======== Page excerpt

Forensic Imaging & Analysis of a Laptop Drive – Anonymized Case Study

Forensic Imaging & Analysis of a Laptop Drive

Anonymized Case Study for Training & Documentation

This article is based on a real workflow I performed during a forensic training scenario. All identifying information has been removed — no serial numbers, usernames, device IDs or case specifics remain.

The goal is to document a clean, professional-grade workflow for:

• creating a bit-by-bit forensic image,
• validating integrity,
• preparing the image for analysis,
• and loading it into professional tools for examination.

1. Case Overview

A laptop was seized as part of an internal security investigation. The task was to create a forensically sound disk image, preserve chain of custody, and prepare it for offline analysis.

Key constraints:

• the laptop used modern UEFI + SSD,
• full-disk encryption was suspected (BitLocker),
• imaging had to be done without altering source media,
• analysis had to work from the image, never the original disk.

This mirrors typical police forensic procedures, where repeatability and integrity validation are essential.

2. Evidence Preparation & Write Blocking

A software write blocker was used (udisksctl + blockdev --setro) to ensure the source disk could not be modified:

blockdev --setro /dev/sdX lsblk --fs

Verification:

• mount attempts failed (expected),
• kernel reported read-only state,
• disk was locked for imaging.

================

# Exercise details:
Pick up the forensic imaging case study after its final line and continue writing it. The data below comes from a separate, unrelated source.

======== Source data

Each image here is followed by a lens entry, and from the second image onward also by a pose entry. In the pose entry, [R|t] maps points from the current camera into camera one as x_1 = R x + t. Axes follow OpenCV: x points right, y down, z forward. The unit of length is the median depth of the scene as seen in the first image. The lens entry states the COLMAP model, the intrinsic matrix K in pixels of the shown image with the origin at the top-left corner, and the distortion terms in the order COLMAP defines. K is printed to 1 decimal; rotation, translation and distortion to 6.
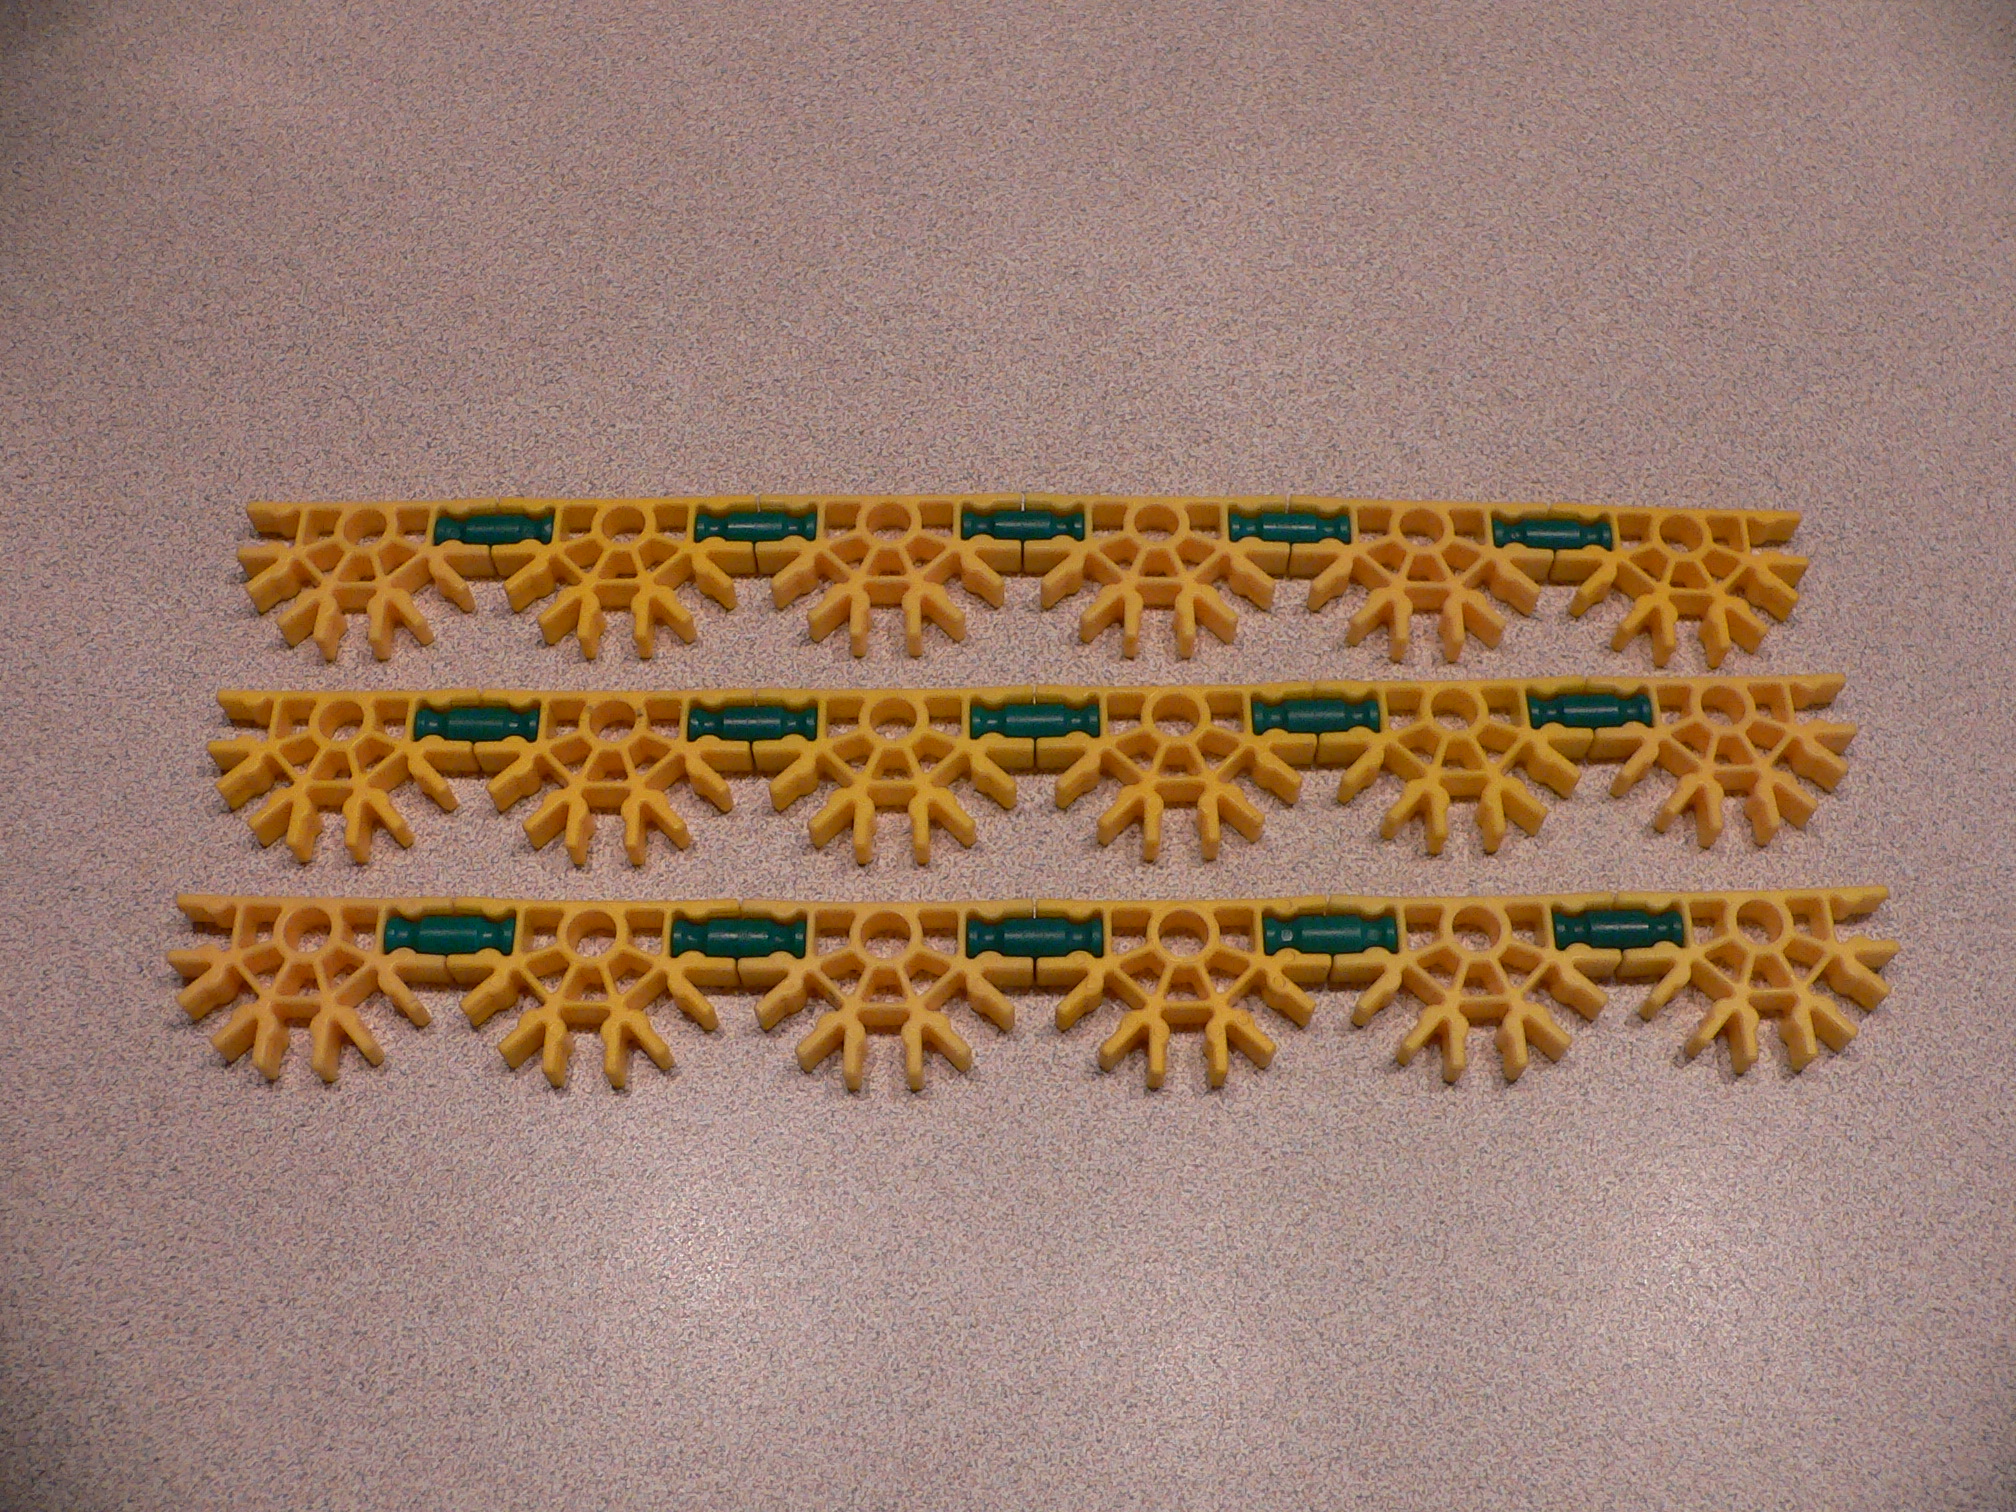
lens RADIAL K [[2154.8, 0, 1030.3], [0, 2154.8, 738.2], [0, 0, 1]] dist [-0.170579, 0.000000]
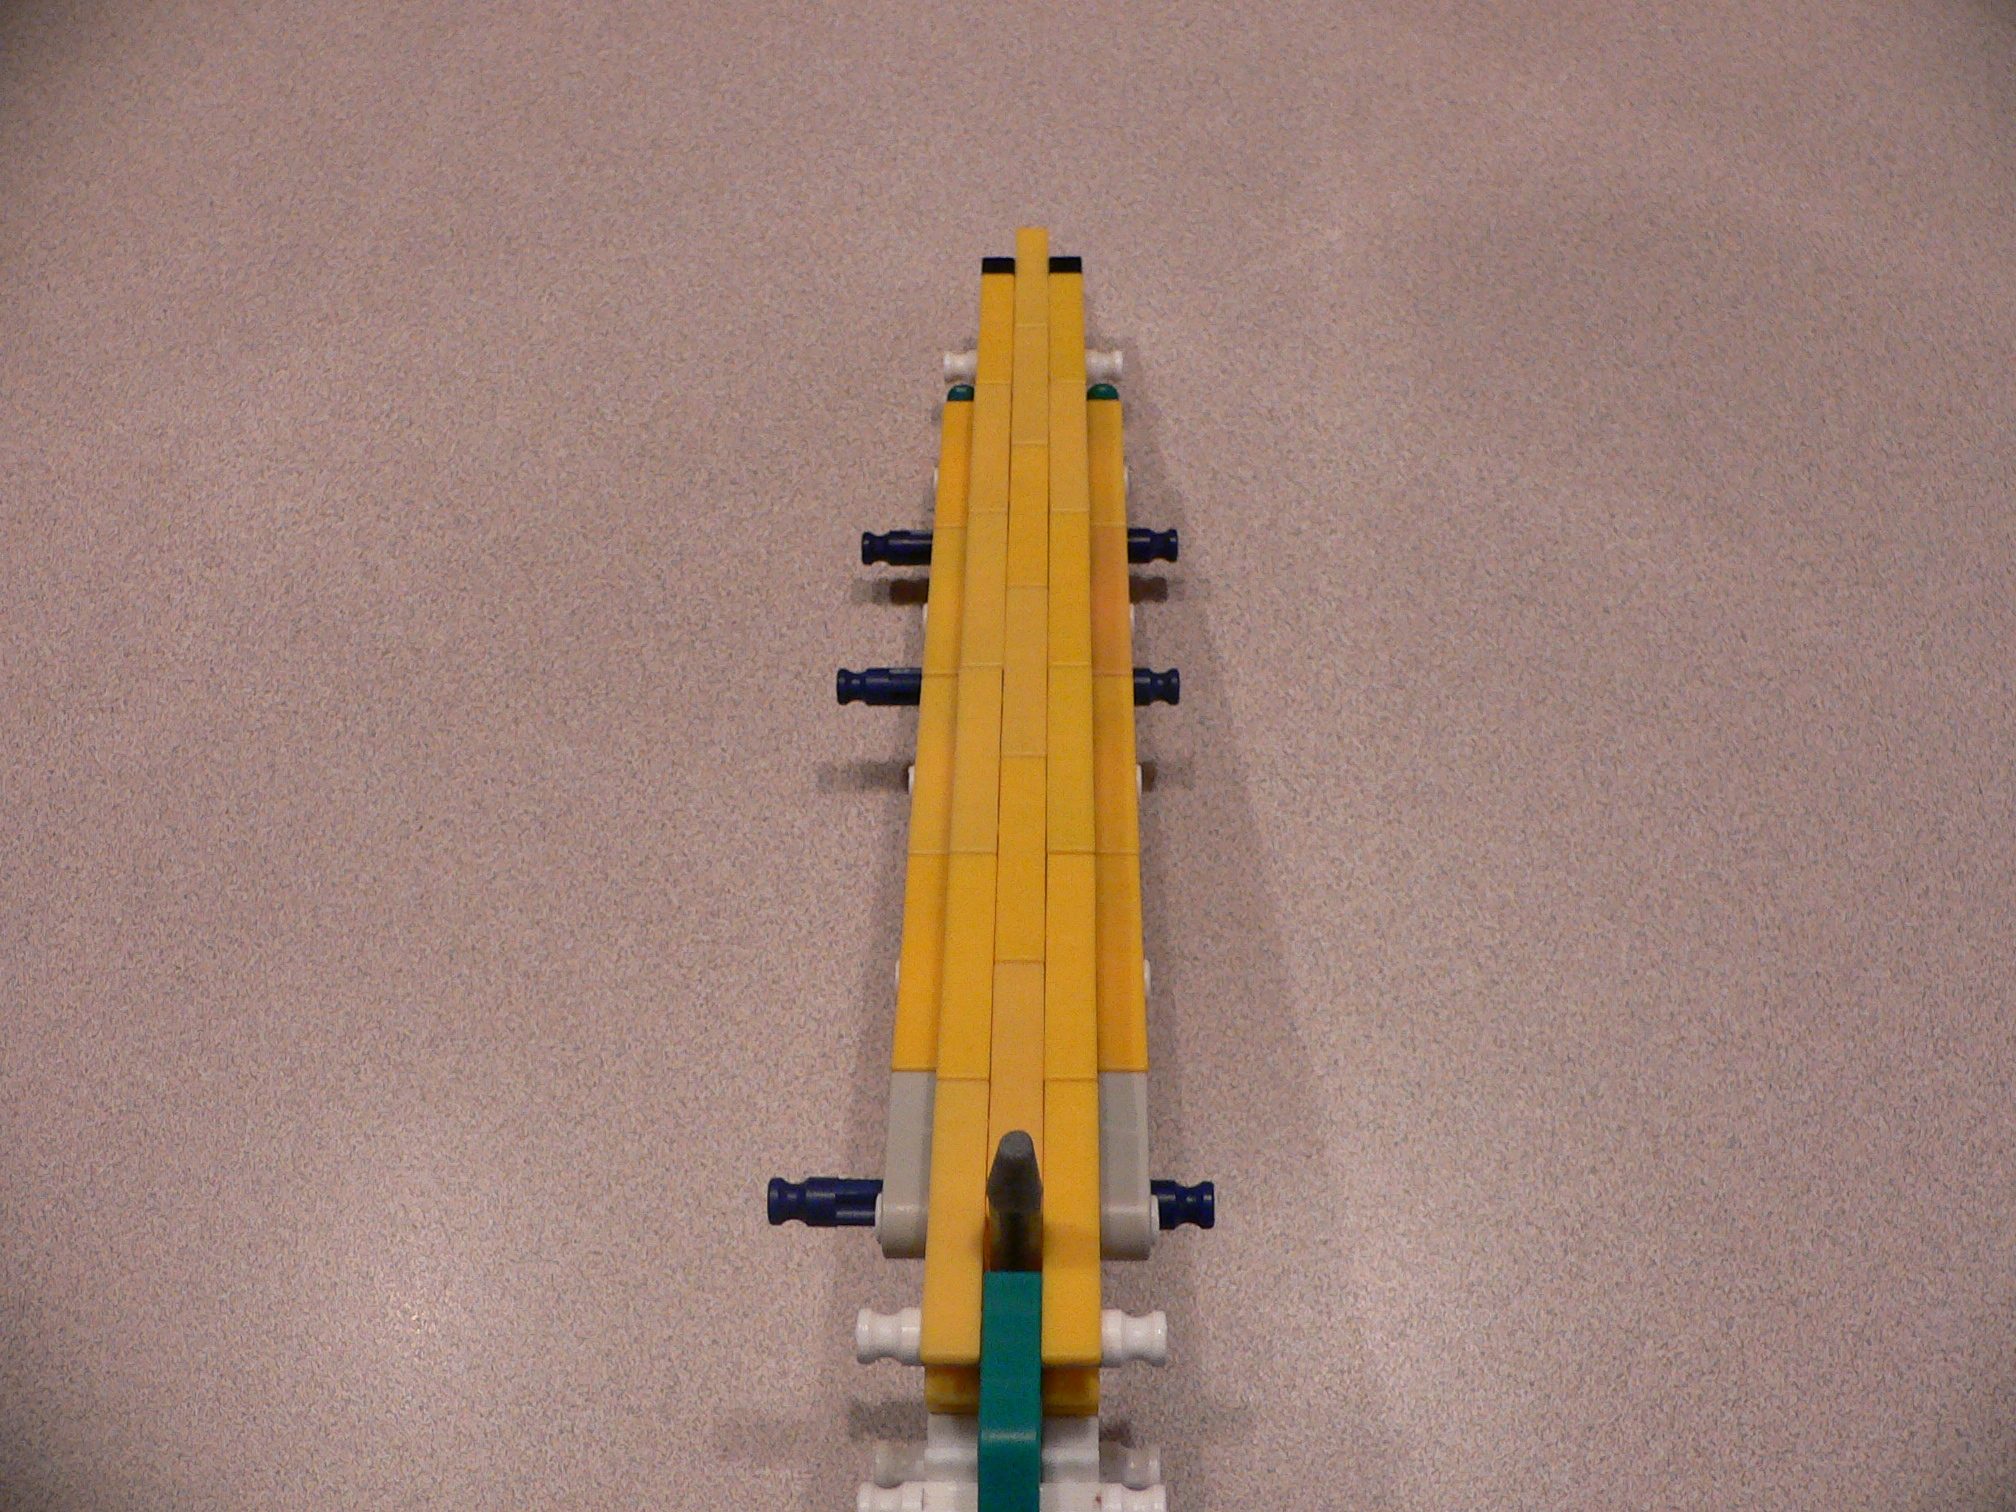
lens RADIAL K [[2154.8, 0, 1031.2], [0, 2154.8, 716.3], [0, 0, 1]] dist [-0.170579, 0.000000]
pose [[0.999588, -0.011913, -0.026095, 0.662027], [0.010298, 0.998072, -0.061202, 0.034943], [0.026773, 0.060908, 0.997784, -0.239824]]
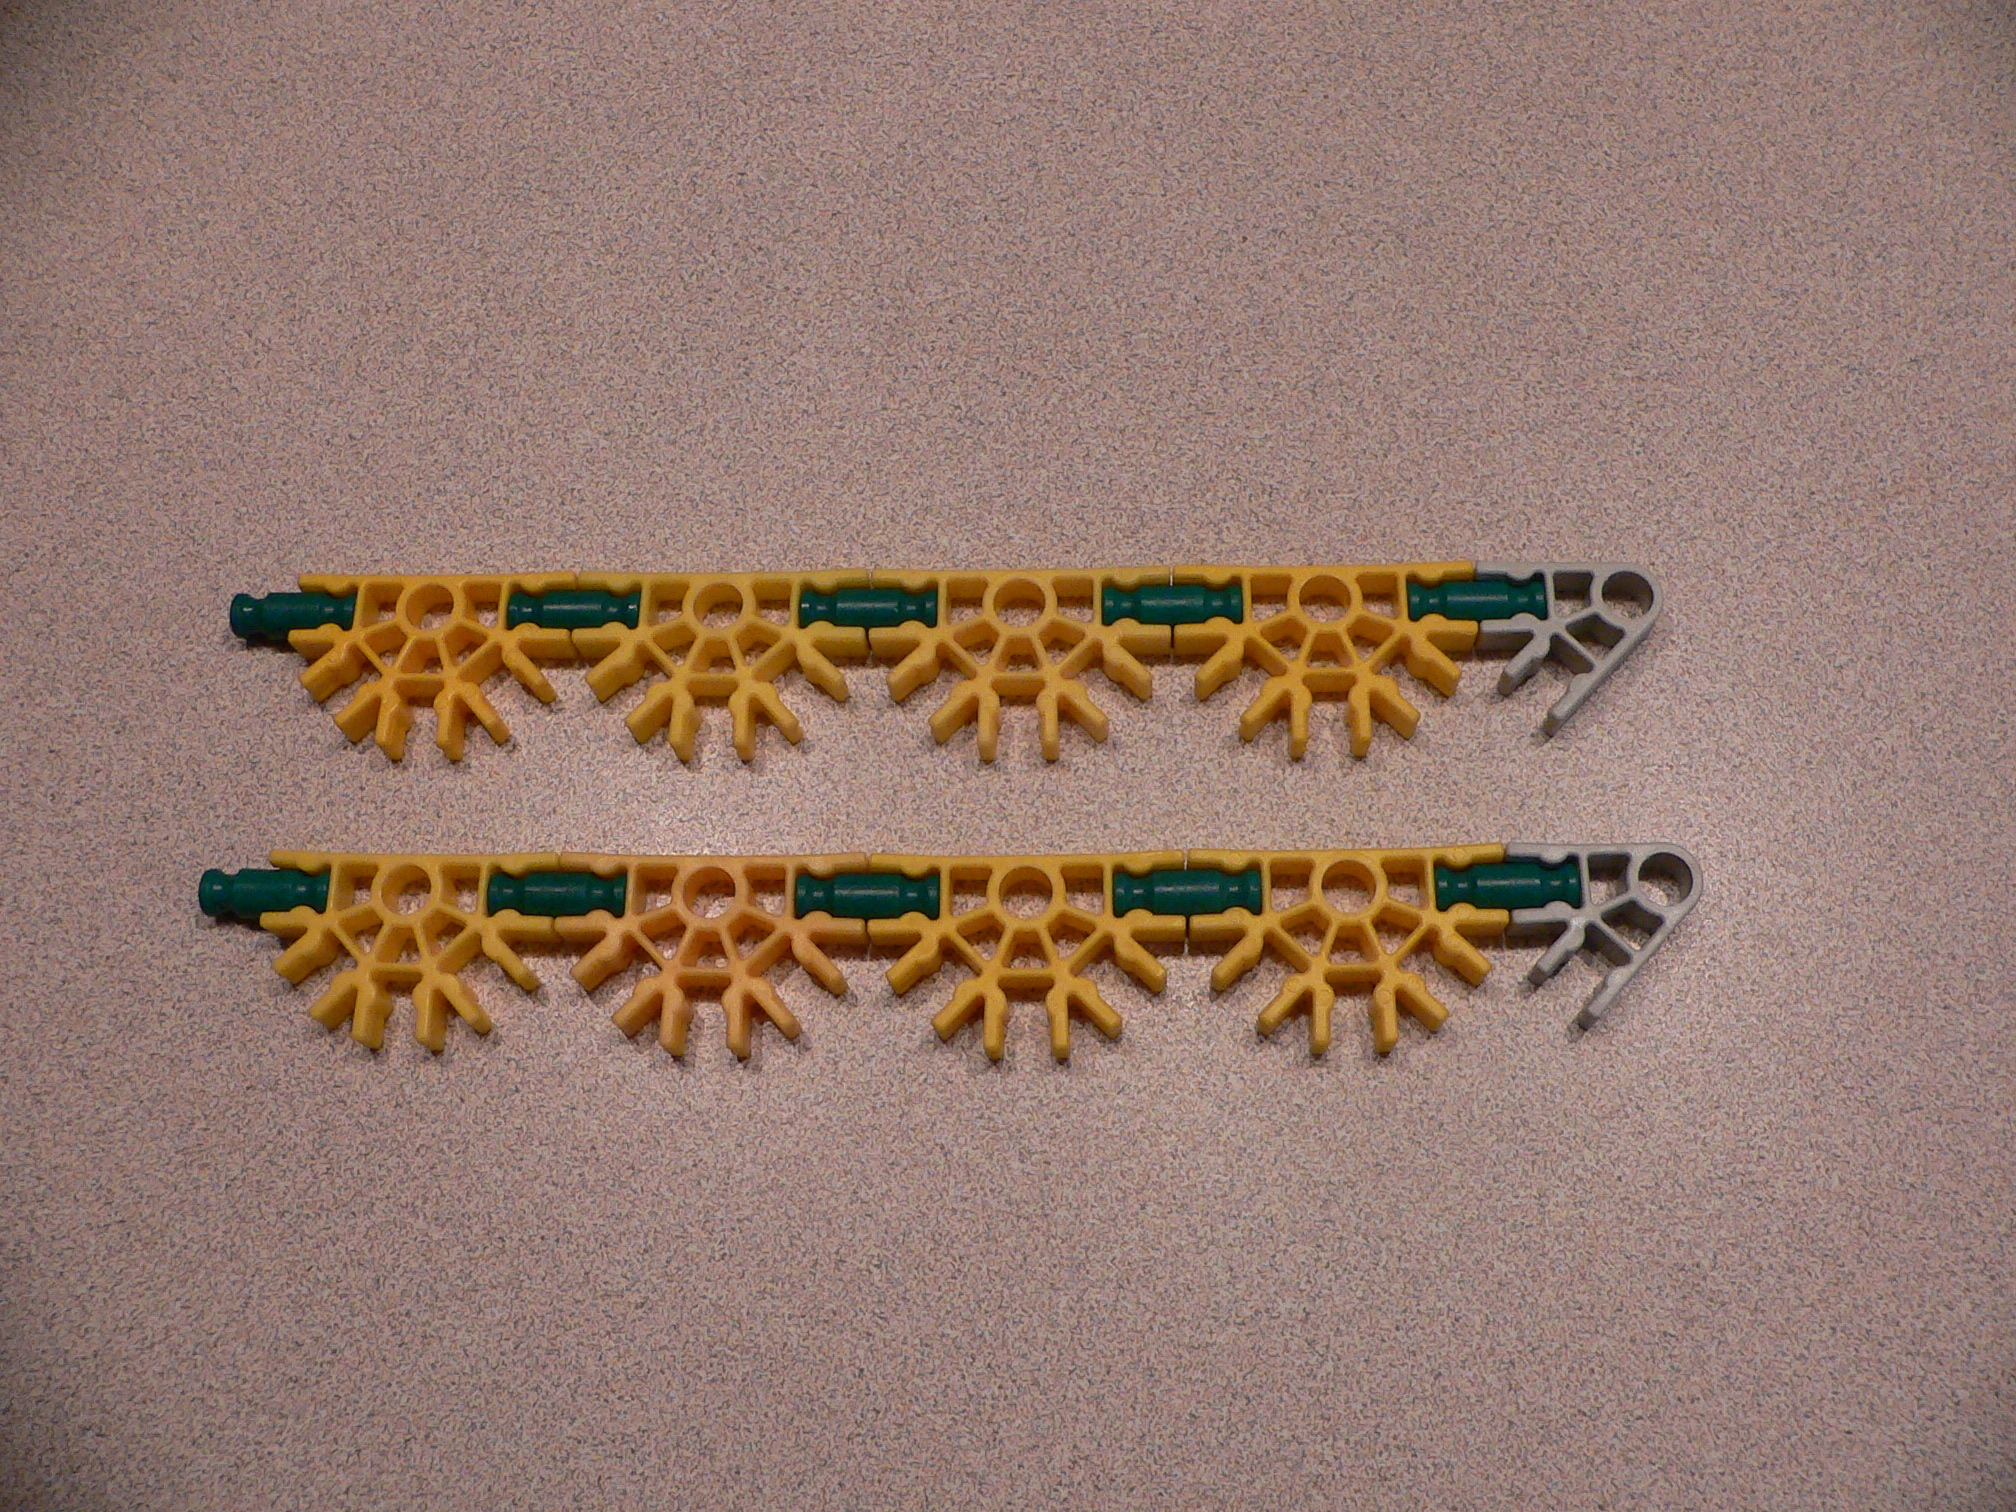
lens RADIAL K [[2154.8, 0, 1029.6], [0, 2154.8, 741.6], [0, 0, 1]] dist [-0.170579, 0.000000]
pose [[0.998232, 0.006921, -0.059030, 0.221203], [0.001044, 0.991002, 0.133841, 0.122571], [0.059425, -0.133666, 0.989243, -0.029197]]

================

# Exercise answer:
3. Creating a Bitwise Forensic Image with dd

A full, sector-exact image was created using dd with progress and error handling:

dd if=/dev/sdX of=evidence_laptop.img bs=4M conv=noerror,sync status=progress

This ensures:

• no skipped sectors,
• corrupted sectors padded for alignment,
• continuous log of read operations.

Imaging resulted in:

evidence_laptop.img (size identical to physical disk)

4. Integrity Verification (SHA-256)

For chain of custody, integrity hashes were generated:

sha256sum /dev/sdX > hash_source.txt sha256sum evidence_laptop.img > hash_image.txt

Hashes matched: imaging was confirmed 1:1 identical.

This is a critical step in any forensic process — allowing the image to be defended in audit or testimony.

5. Mounting the Image for Read-Only Inspection

Before using heavy forensic suites, the partition layout was inspected:

fdisk -l evidence_laptop.img

Partitions were mapped via losetup:

losetup -P -f evidence_laptop.img lsblk

This exposed:

• EFI partition
• OS partition
• Recovery partition
• BitLocker encrypted volume
• Unallocated space

A typical layout for modern Windows laptops.

6. Dealing With BitLocker Encryption

As expected, the primary OS volume was BitLocker-encrypted.

Because the case required reviewing file system contents, the volume was decrypted using:

• available recovery key (obtained legally during investigation),
• dislocker tool:

dislocker -V /dev/loop0p3 -u -- /mnt/dislocker mount -o loop /mnt/dislocker/dislocker-file /mnt/evidence

This provided a decrypted NTFS stream without altering the source.

7. Analysis in Autopsy (SleuthKit)

The decrypted mounted image was loaded into Autopsy, enabling:

• file system timeline construction
• extraction of browser artefacts
• shellbag analysis
• thumbnail reconstruction
• OS event log correlation
• registry hive review
• detection of recently attached removable devices

The tool produced a full case report stored separately as:

report_case_001/

8. Virtualization of the Image (QEMU)

To validate system behaviour, the image was also test-booted in a sandbox.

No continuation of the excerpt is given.